* **What is required**:
From the material below, pull each line containing the string "down".

* **Given material**:
╔══

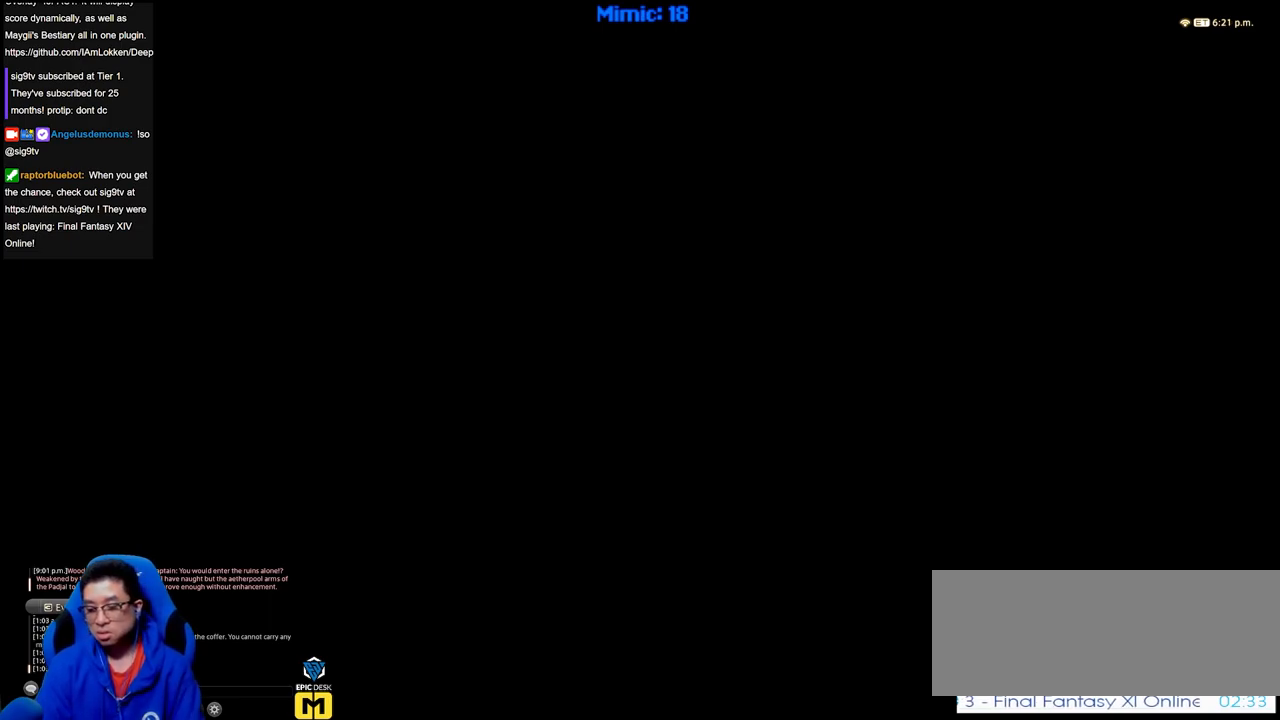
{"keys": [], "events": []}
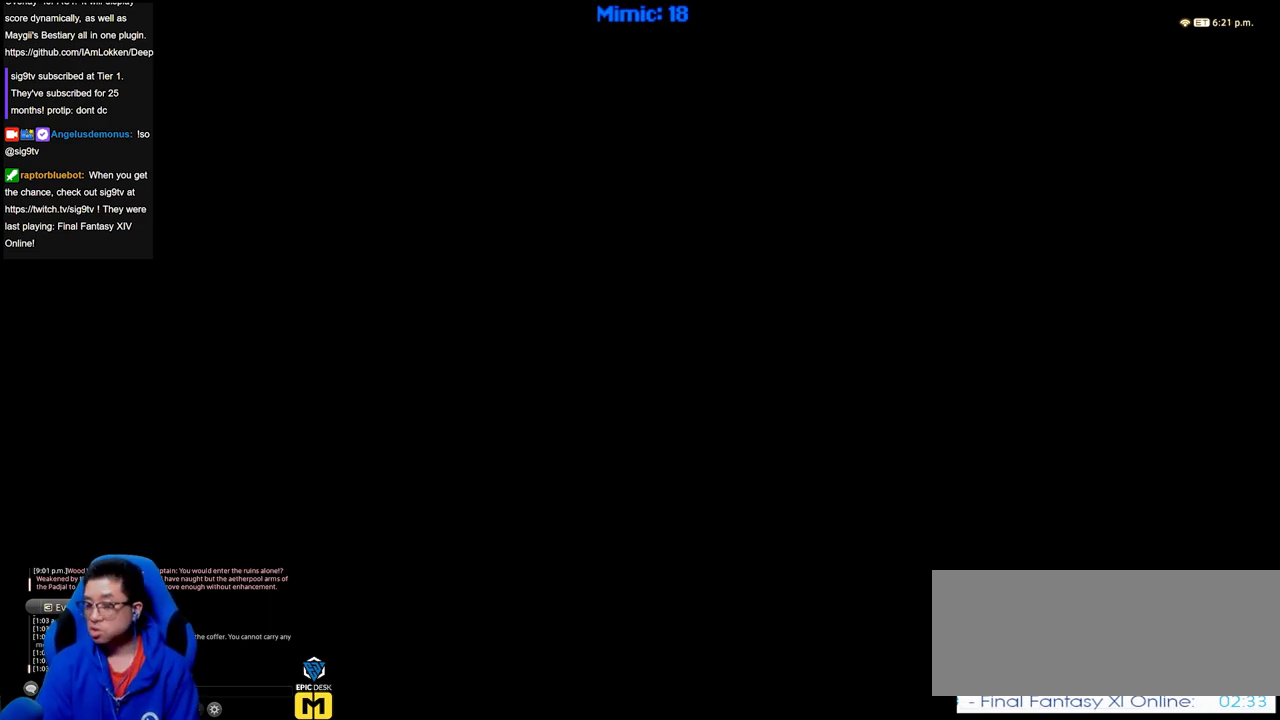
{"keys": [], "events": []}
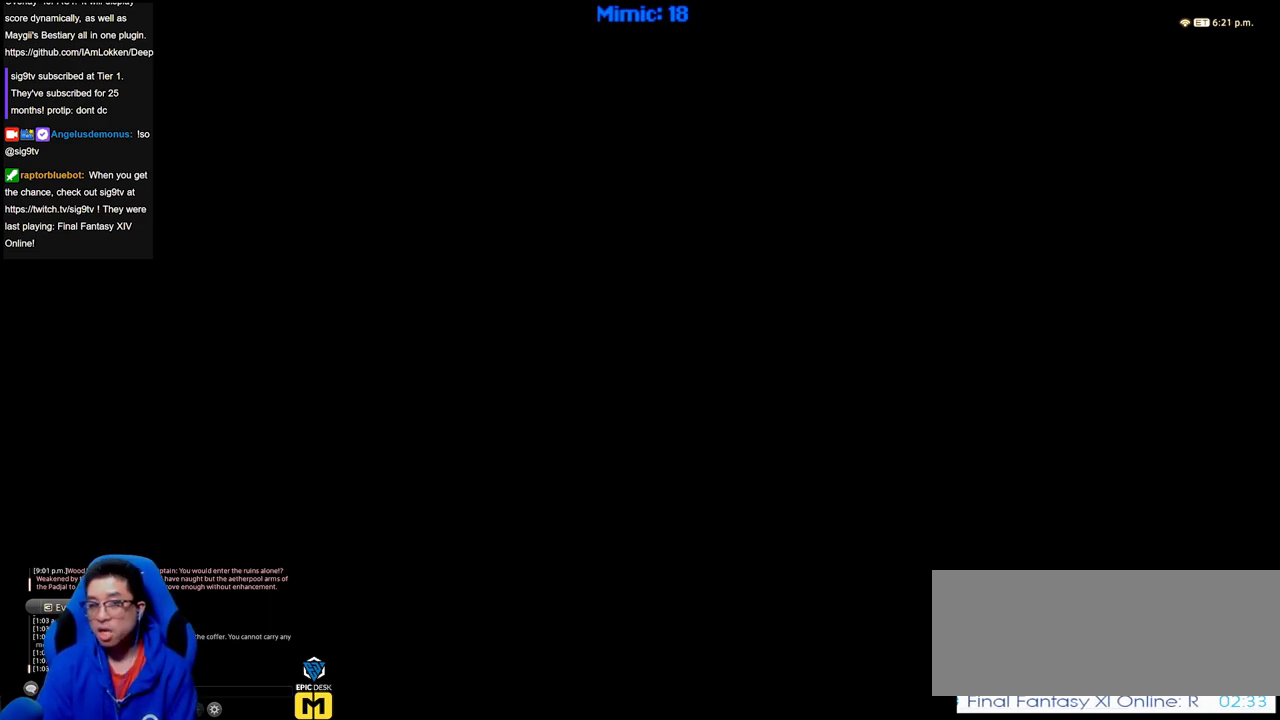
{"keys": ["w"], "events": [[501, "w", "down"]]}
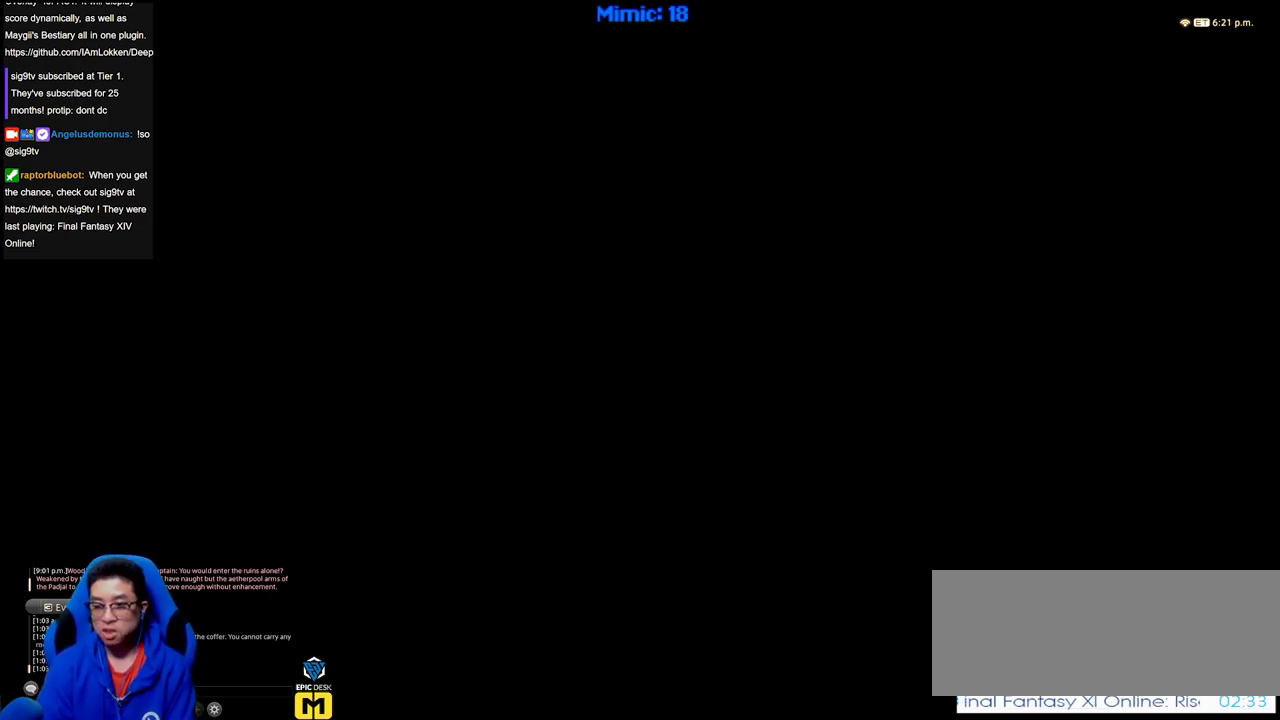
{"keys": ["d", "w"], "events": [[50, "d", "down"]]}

╚══

* **Written solution**:
{"keys": ["w"], "events": [[501, "w", "down"]]}
{"keys": ["d", "w"], "events": [[50, "d", "down"]]}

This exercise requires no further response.